It comes as no surprise to read that credit cards aren’t appropriate for everyone. The majority of card holders use them in a disciplined manner, which is reflected in their relatively high personal credit score. But is it possible to develop a high credit score without credit cards? It’s not easy, but it can be done.
First let’s look at what won’t build credit.
Phone/utilities A very popular misconception, but cell phone, power, and gas bills do NOT build credit. The reason the cable or phone company checks your credit when you open a new account is do determine if you have a history of paying your bills. And while these companies won’t report your on-time payments to credit bureaus, they will report your account as delinquent if you stop paying. In short, these bills can hurt your credit, but they can’t help it.
Rent Like utility bills, rent generally won’t be reported unless you break your lease and stop paying. But your continued on-time payments? They are not reported to the credit agencies.
Debit/Prepaid Cards Some think because the bank asks for your Social Security Number when ordering a debit card, that the card will help build good credit. That’s not the case, as banks require your Social Security number to help verify your ID, not for credit reporting purposes.
No credit Whether it’s credit cards or another type of credit, you need some sort of credit accounts to build credit history.
So, what can you do to help build credit while you are credit card free:
Secured Cards These vary from traditional credit cards in that they require a security deposit. The deposit serves as collateral in the event that you cannot make the payment, and is generally equal to your credit limit.
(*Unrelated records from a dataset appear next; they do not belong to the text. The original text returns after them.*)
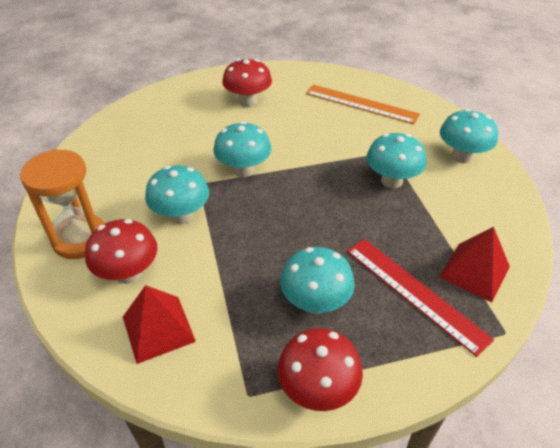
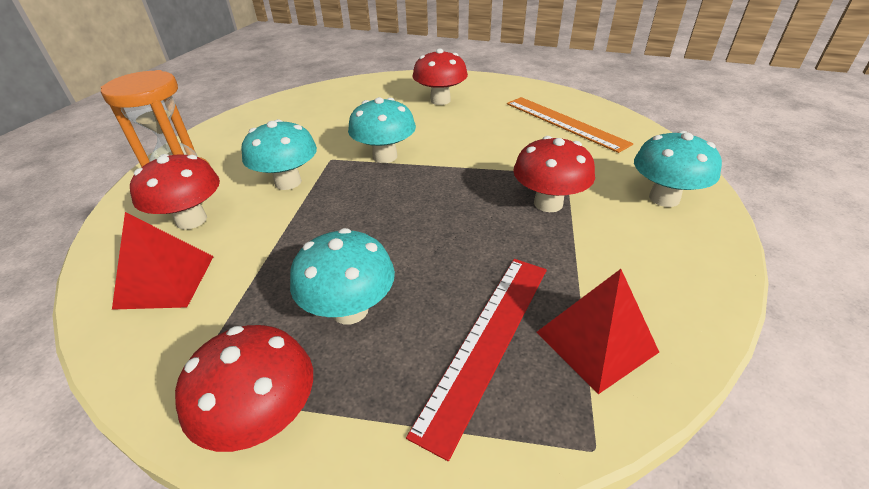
camera: 25 degrees right, 5 degrees down
red ruler [347,239,494,357] -> red ruler turned 45 degrees clockwise [406,259,547,461]
turquoise mushroom [366,133,426,188] -> red mushroom [513,136,595,212]

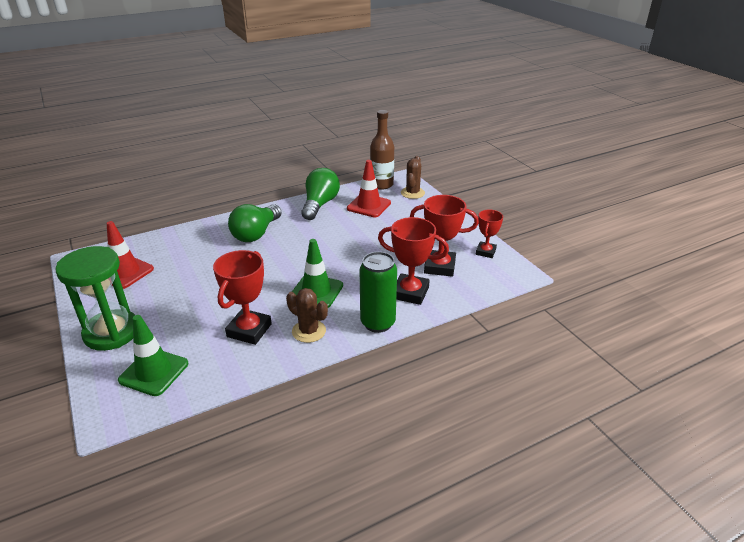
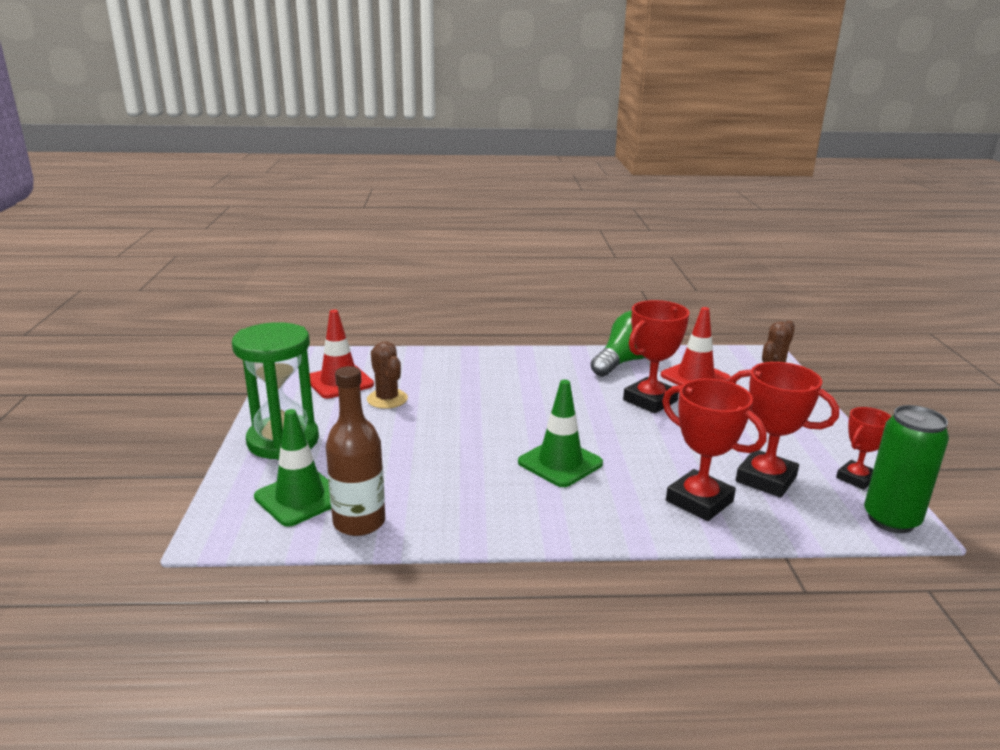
camera: 25 degrees right, 10 degrees down
red trophy [213,250,272,345] -> red trophy moved to [623,300,689,414]
green light bulb [228,204,282,242] -> none
brown cactus [286,288,328,343] -> brown cactus moved to [367,341,408,409]
green can [360,252,397,333] -> green can moved to [864,405,949,533]
brown bottle [370,110,394,190] -> brown bottle moved to [326,366,385,536]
For example, if you put down a security deposit of $200, your credit limit would be $200. If/When you decide to close your account, you get your deposit refunded. Keep in mind that while you won’t be able to spend more than your deposit, if you don’t pay your bill each month then you’ll be charged interest. Also, each secured card may come with various fees and maintenance costs, so be sure to compare and read the complete details.
Car Loans Even if you have limited credit history, you still may be able to get approved for a car loan. However, the less credit you have, the higher interest rate you’ll probably pay. Pay attention to the overall price you are paying, not the monthly payment. The amount of your monthly payment can be manipulated to seem high or low, based on the length of the loan.
Student Loans Like a car loan, a student loan might be difficult to secure with no credit or lousy credit. But, if you can secure a student loan — even a small one — and pay it down accordingly, that will be reflected on your credit score.
CD Loans If you have some money held in a Certificate of Deposit (CD) at a bank, you may be able to “borrow” the money. In short, you are borrowing money from yourself. The bank uses your CD as collateral and loans you the money. Not every bank and credit union offers these, so you may have to hunt around. When you find one that does, make sure they actually report your loan to the credit bureaus (otherwise it will be pointless for building credit).
Parent’s Account If a parent adds you to their credit card account, that will show up on your credit report (assuming they add your Social Security number and not just request a secondary card in your name). Not necessarily a recommended option, as your credit is negatively impacted if your parent makes a late payment, but still an option if managed carefully.